If people's voices become copyright protected in the future as a response to AI, will any non-commercial uses of voices be affected as well?

ryujin470@fedia.io · 2 days ago

If people's voices become copyright protected in the future as a response to AI, will any non-commercial uses of voices be affected as well?

Uli@sopuli.xyz · 1 day ago

While you are correct about copyright on this subject, the more applicable topic here is Right of Publicity. It is state law in over half of US states, intended to protect the use of a person’s voice likeness.
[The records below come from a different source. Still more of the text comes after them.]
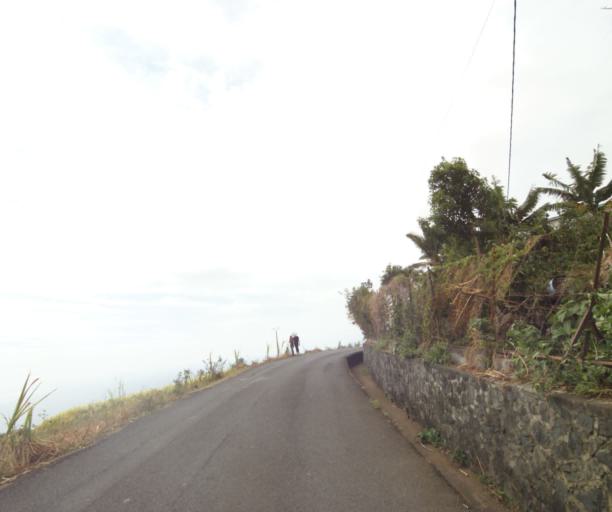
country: RE
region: Reunion
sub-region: Reunion
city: Saint-Paul
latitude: -21.0348
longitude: 55.2900
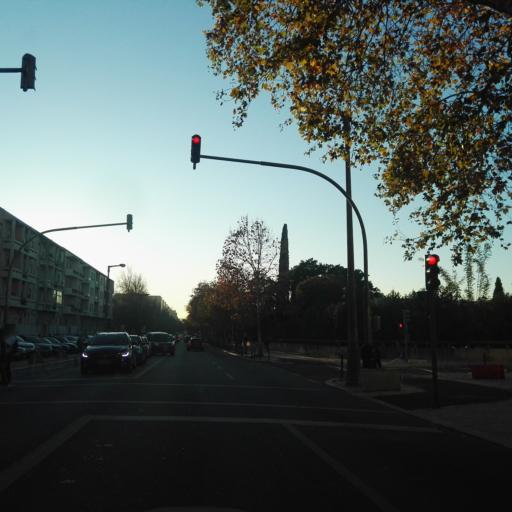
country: PT
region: Lisbon
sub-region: Loures
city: Moscavide
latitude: 38.7592
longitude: -9.1385
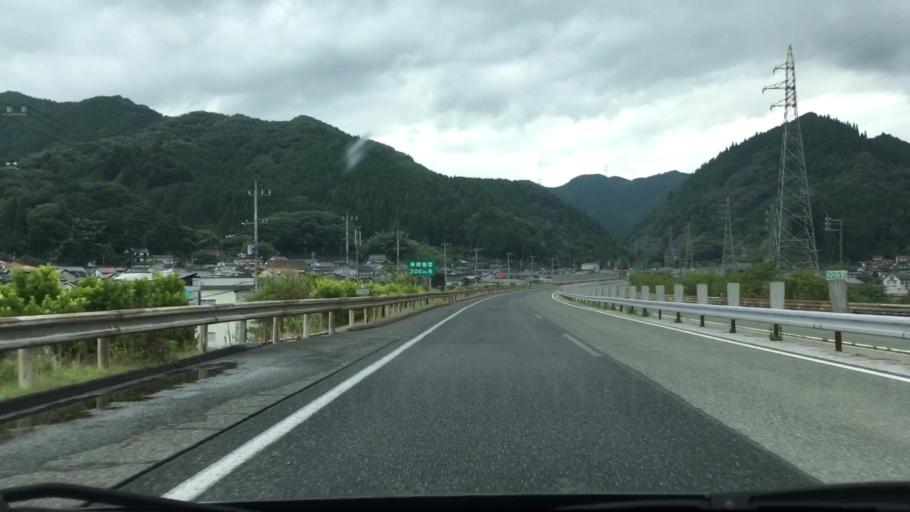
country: JP
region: Okayama
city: Niimi
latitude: 35.0078
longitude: 133.4374
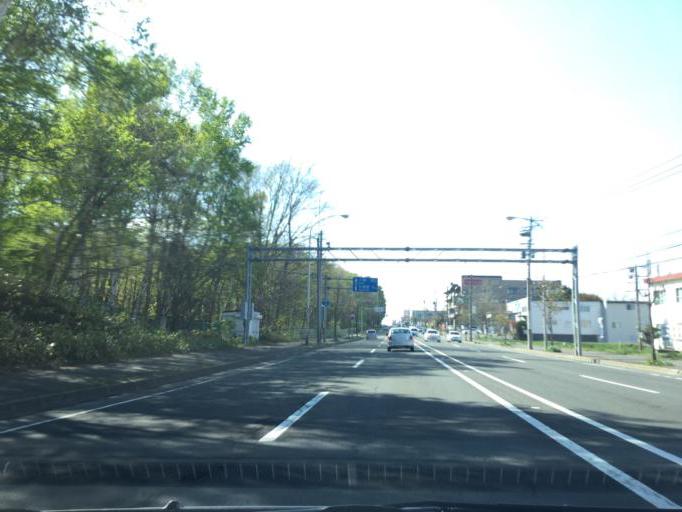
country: JP
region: Hokkaido
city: Sapporo
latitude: 43.0091
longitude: 141.4247
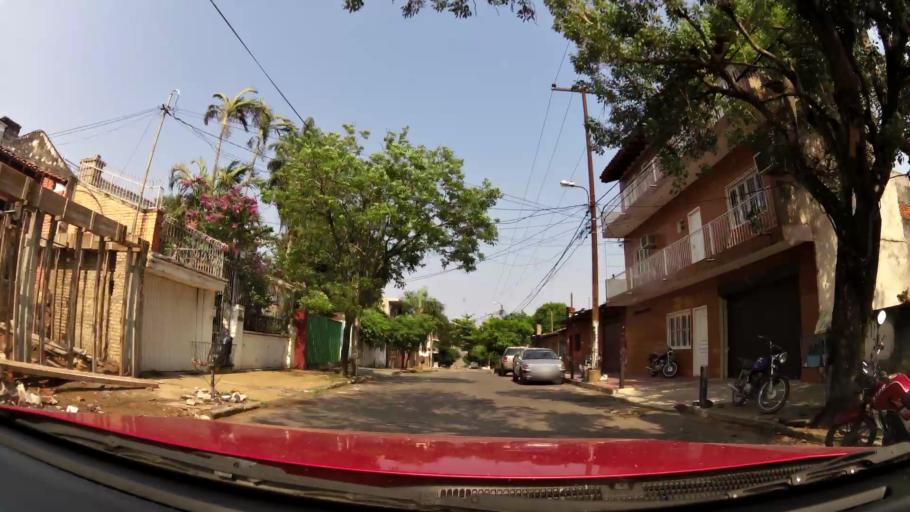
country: PY
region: Presidente Hayes
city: Nanawa
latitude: -25.2814
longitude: -57.6571
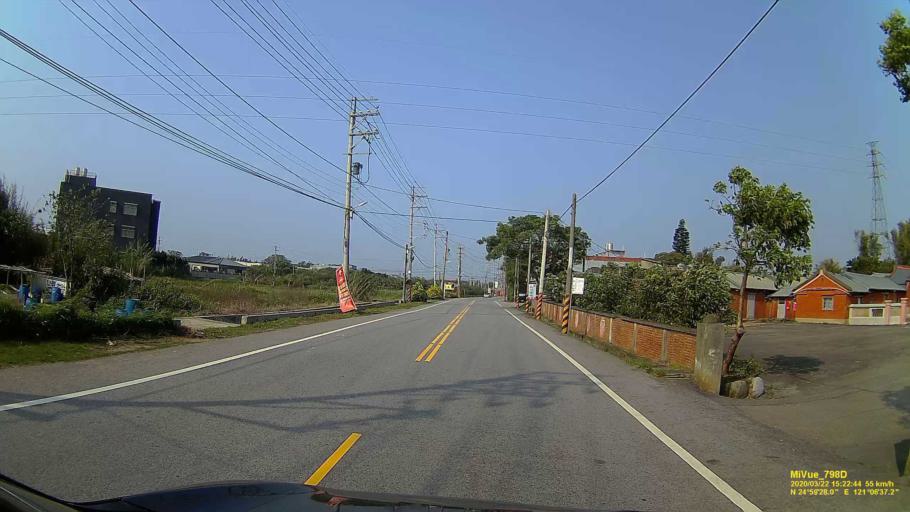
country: TW
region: Taiwan
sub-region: Hsinchu
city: Zhubei
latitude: 24.9913
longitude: 121.1105
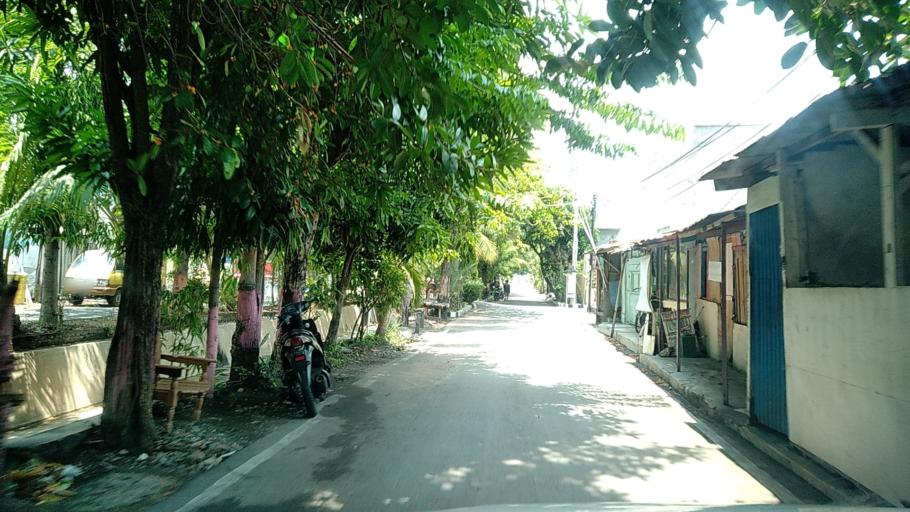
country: ID
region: Central Java
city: Semarang
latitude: -7.0026
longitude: 110.4391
Essentially, if an imitation voice is used in such a way that it could cause confusion about whether it is really the imitated person, then it is illegal to use it in any commercial context. I understand that the question here was about non-commercial contexts, but that line can get blurry when social media views can create followings that then translate into commercial success. I am not a lawyer by any means, I’ve just been researching this for my own AI voices applications and want to protect myself from accidentally imitating anyone.

For example, I need to be able to transform my voice into many other character voices, since I have so many lines to record it would be cost prohibitive to hire actors. The worst move would be to download a voice model of a known actor and use that directly. Very sketchy, both legally and ethically.

So, the next best move is to find three or four voice models and merge them into one with combined tensor data from all three. But I was still quite concerned about this, worried that in the many thousands of voice lines I make, some recognizable actor voices would slip through.

So, I came up with the following pattern that I feel much more comfortable with, both legally and ethically:

I download several voice models that have some quality in common - an accent, vocal timbre, or style of speaking. Then, I merge them to make a model that focuses on that trait. And I record myself saying a line with a lot of phoneme variety, trying to match the vocal trait as close as possible. Then, that merged vocal trait model is used to transform the recording of my voice into the new voice. Then, I use this transformed recording to train a new voice model. And I take a few of these generalized models (e.g. an accent, a tone, a speaking style) and use them to create the final character voice, which should in theory be far removed from any of the actors who contributed.

I’m not sure what OP’s use case is, if it’s truly non-commercial, this method might be overkill. But if anyone wants to try using AI voices in projects but is nervous about legal ramifications, this is one way to try to insulate created voices from the specific training data. YMMV.